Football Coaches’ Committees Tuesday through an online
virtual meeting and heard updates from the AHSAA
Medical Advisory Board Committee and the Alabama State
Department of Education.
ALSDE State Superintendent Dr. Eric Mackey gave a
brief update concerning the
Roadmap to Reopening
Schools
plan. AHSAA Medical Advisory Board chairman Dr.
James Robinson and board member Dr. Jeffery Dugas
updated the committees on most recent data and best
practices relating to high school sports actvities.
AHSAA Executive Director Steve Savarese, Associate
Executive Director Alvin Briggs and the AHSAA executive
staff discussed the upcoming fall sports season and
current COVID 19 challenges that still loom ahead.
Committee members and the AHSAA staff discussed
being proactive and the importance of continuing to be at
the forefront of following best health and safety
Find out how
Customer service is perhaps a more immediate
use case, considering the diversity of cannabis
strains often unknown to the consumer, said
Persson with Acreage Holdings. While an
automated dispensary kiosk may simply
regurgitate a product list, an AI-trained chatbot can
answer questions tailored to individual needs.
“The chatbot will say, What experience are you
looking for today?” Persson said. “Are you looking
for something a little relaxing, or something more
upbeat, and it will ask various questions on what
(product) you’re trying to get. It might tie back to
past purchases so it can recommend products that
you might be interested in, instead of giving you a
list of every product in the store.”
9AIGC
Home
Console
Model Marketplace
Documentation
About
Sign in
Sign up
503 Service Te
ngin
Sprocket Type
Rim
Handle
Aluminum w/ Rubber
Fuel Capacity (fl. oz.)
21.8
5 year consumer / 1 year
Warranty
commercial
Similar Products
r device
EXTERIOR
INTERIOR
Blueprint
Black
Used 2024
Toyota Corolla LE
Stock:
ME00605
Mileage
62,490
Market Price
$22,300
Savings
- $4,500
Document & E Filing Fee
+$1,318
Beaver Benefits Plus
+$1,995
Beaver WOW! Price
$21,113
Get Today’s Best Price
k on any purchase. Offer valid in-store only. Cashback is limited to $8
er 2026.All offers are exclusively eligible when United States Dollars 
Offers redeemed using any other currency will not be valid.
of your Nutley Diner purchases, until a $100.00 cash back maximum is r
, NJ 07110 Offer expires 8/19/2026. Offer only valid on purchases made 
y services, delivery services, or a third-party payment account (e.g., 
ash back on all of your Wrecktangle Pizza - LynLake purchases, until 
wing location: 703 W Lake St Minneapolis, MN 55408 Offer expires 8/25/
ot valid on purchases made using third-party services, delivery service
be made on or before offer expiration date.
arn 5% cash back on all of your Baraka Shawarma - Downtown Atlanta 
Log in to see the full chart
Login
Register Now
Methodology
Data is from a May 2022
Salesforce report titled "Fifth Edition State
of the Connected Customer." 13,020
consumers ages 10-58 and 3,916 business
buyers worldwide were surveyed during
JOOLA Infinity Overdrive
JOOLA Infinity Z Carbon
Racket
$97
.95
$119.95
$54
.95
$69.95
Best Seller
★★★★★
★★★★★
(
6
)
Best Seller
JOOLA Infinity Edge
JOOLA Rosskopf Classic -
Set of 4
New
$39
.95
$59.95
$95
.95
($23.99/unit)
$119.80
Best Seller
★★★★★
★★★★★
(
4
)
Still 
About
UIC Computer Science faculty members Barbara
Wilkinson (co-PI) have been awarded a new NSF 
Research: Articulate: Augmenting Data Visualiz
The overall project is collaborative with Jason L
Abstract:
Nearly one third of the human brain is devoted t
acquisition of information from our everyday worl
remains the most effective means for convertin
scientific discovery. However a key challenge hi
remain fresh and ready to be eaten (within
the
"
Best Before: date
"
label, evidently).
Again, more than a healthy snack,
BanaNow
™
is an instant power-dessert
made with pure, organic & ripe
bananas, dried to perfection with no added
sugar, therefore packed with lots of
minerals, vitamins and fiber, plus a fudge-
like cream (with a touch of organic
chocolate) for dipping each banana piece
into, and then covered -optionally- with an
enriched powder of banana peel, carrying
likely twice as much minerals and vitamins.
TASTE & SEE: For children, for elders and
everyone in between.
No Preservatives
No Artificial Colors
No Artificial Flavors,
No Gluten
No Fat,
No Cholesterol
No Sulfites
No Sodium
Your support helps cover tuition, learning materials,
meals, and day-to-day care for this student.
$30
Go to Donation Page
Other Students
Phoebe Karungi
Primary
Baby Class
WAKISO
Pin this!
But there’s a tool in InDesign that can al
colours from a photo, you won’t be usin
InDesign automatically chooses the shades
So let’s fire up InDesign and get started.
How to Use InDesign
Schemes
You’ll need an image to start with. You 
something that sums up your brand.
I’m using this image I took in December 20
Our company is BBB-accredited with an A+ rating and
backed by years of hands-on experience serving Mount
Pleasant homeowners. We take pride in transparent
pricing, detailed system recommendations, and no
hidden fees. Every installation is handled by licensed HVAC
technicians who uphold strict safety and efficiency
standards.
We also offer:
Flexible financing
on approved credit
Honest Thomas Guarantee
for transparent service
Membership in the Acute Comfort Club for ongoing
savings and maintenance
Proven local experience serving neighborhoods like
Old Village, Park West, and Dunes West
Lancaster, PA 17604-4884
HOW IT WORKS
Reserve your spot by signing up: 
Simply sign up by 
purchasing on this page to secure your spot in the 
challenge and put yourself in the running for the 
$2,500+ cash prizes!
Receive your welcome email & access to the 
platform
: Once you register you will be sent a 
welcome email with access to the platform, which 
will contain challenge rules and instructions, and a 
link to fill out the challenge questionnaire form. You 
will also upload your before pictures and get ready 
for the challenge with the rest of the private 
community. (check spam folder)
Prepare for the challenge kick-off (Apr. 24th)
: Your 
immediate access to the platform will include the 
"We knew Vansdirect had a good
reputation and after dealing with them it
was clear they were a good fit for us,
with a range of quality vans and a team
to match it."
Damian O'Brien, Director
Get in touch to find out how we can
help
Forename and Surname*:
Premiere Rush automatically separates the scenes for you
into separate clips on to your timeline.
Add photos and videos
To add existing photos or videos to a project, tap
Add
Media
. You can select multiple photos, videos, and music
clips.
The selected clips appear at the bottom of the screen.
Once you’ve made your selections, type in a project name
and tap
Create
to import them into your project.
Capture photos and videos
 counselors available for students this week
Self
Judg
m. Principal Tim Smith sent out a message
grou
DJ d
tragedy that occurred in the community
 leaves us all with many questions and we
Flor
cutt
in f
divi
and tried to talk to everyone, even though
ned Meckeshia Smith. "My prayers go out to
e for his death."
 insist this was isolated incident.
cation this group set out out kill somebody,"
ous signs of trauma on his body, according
- - -
ASSIGNED TASK: Copy out each entry once more, character for character.

SOLUTION FOR THIS EXERCISE:
Football Coaches’ Committees Tuesday through an online
virtual meeting and heard updates from the AHSAA
Medical Advisory Board Committee and the Alabama State
Department of Education.
ALSDE State Superintendent Dr. Eric Mackey gave a
brief update concerning the
Roadmap to Reopening
Schools
plan. AHSAA Medical Advisory Board chairman Dr.
James Robinson and board member Dr. Jeffery Dugas
updated the committees on most recent data and best
practices relating to high school sports actvities.
AHSAA Executive Director Steve Savarese, Associate
Executive Director Alvin Briggs and the AHSAA executive
staff discussed the upcoming fall sports season and
current COVID 19 challenges that still loom ahead.
Committee members and the AHSAA staff discussed
being proactive and the importance of continuing to be at
the forefront of following best health and safety
Find out how
Customer service is perhaps a more immediate
use case, considering the diversity of cannabis
strains often unknown to the consumer, said
Persson with Acreage Holdings. While an
automated dispensary kiosk may simply
regurgitate a product list, an AI-trained chatbot can
answer questions tailored to individual needs.
“The chatbot will say, What experience are you
looking for today?” Persson said. “Are you looking
for something a little relaxing, or something more
upbeat, and it will ask various questions on what
(product) you’re trying to get. It might tie back to
past purchases so it can recommend products that
you might be interested in, instead of giving you a
list of every product in the store.”
9AIGC
Home
Console
Model Marketplace
Documentation
About
Sign in
Sign up
503 Service Te
ngin
Sprocket Type
Rim
Handle
Aluminum w/ Rubber
Fuel Capacity (fl. oz.)
21.8
5 year consumer / 1 year
Warranty
commercial
Similar Products
r device
EXTERIOR
INTERIOR
Blueprint
Black
Used 2024
Toyota Corolla LE
Stock:
ME00605
Mileage
62,490
Market Price
$22,300
Savings
- $4,500
Document & E Filing Fee
+$1,318
Beaver Benefits Plus
+$1,995
Beaver WOW! Price
$21,113
Get Today’s Best Price
k on any purchase. Offer valid in-store only. Cashback is limited to $8
er 2026.All offers are exclusively eligible when United States Dollars 
Offers redeemed using any other currency will not be valid.
of your Nutley Diner purchases, until a $100.00 cash back maximum is r
, NJ 07110 Offer expires 8/19/2026. Offer only valid on purchases made 
y services, delivery services, or a third-party payment account (e.g., 
ash back on all of your Wrecktangle Pizza - LynLake purchases, until 
wing location: 703 W Lake St Minneapolis, MN 55408 Offer expires 8/25/
ot valid on purchases made using third-party services, delivery service
be made on or before offer expiration date.
arn 5% cash back on all of your Baraka Shawarma - Downtown Atlanta 
Log in to see the full chart
Login
Register Now
Methodology
Data is from a May 2022
Salesforce report titled "Fifth Edition State
of the Connected Customer." 13,020
consumers ages 10-58 and 3,916 business
buyers worldwide were surveyed during
JOOLA Infinity Overdrive
JOOLA Infinity Z Carbon
Racket
$97
.95
$119.95
$54
.95
$69.95
Best Seller
★★★★★
★★★★★
(
6
)
Best Seller
JOOLA Infinity Edge
JOOLA Rosskopf Classic -
Set of 4
New
$39
.95
$59.95
$95
.95
($23.99/unit)
$119.80
Best Seller
★★★★★
★★★★★
(
4
)
Still 
About
UIC Computer Science faculty members Barbara
Wilkinson (co-PI) have been awarded a new NSF 
Research: Articulate: Augmenting Data Visualiz
The overall project is collaborative with Jason L
Abstract:
Nearly one third of the human brain is devoted t
acquisition of information from our everyday worl
remains the most effective means for convertin
scientific discovery. However a key challenge hi
remain fresh and ready to be eaten (within
the
"
Best Before: date
"
label, evidently).
Again, more than a healthy snack,
BanaNow
™
is an instant power-dessert
made with pure, organic & ripe
bananas, dried to perfection with no added
sugar, therefore packed with lots of
minerals, vitamins and fiber, plus a fudge-
like cream (with a touch of organic
chocolate) for dipping each banana piece
into, and then covered -optionally- with an
enriched powder of banana peel, carrying
likely twice as much minerals and vitamins.
TASTE & SEE: For children, for elders and
everyone in between.
No Preservatives
No Artificial Colors
No Artificial Flavors,
No Gluten
No Fat,
No Cholesterol
No Sulfites
No Sodium
Your support helps cover tuition, learning materials,
meals, and day-to-day care for this student.
$30
Go to Donation Page
Other Students
Phoebe Karungi
Primary
Baby Class
WAKISO
Pin this!
But there’s a tool in InDesign that can al
colours from a photo, you won’t be usin
InDesign automatically chooses the shades
So let’s fire up InDesign and get started.
How to Use InDesign
Schemes
You’ll need an image to start with. You 
something that sums up your brand.
I’m using this image I took in December 20
Our company is BBB-accredited with an A+ rating and
backed by years of hands-on experience serving Mount
Pleasant homeowners. We take pride in transparent
pricing, detailed system recommendations, and no
hidden fees. Every installation is handled by licensed HVAC
technicians who uphold strict safety and efficiency
standards.
We also offer:
Flexible financing
on approved credit
Honest Thomas Guarantee
for transparent service
Membership in the Acute Comfort Club for ongoing
savings and maintenance
Proven local experience serving neighborhoods like
Old Village, Park West, and Dunes West
Lancaster, PA 17604-4884
HOW IT WORKS
Reserve your spot by signing up: 
Simply sign up by 
purchasing on this page to secure your spot in the 
challenge and put yourself in the running for the 
$2,500+ cash prizes!
Receive your welcome email & access to the 
platform
: Once you register you will be sent a 
welcome email with access to the platform, which 
will contain challenge rules and instructions, and a 
link to fill out the challenge questionnaire form. You 
will also upload your before pictures and get ready 
for the challenge with the rest of the private 
community. (check spam folder)
Prepare for the challenge kick-off (Apr. 24th)
: Your 
immediate access to the platform will include the 
"We knew Vansdirect had a good
reputation and after dealing with them it
was clear they were a good fit for us,
with a range of quality vans and a team
to match it."
Damian O'Brien, Director
Get in touch to find out how we can
help
Forename and Surname*:
Premiere Rush automatically separates the scenes for you
into separate clips on to your timeline.
Add photos and videos
To add existing photos or videos to a project, tap
Add
Media
. You can select multiple photos, videos, and music
clips.
The selected clips appear at the bottom of the screen.
Once you’ve made your selections, type in a project name
and tap
Create
to import them into your project.
Capture photos and videos
 counselors available for students this week
Self
Judg
m. Principal Tim Smith sent out a message
grou
DJ d
tragedy that occurred in the community
 leaves us all with many questions and we
Flor
cutt
in f
divi
and tried to talk to everyone, even though
ned Meckeshia Smith. "My prayers go out to
e for his death."
 insist this was isolated incident.
cation this group set out out kill somebody,"
ous signs of trauma on his body, according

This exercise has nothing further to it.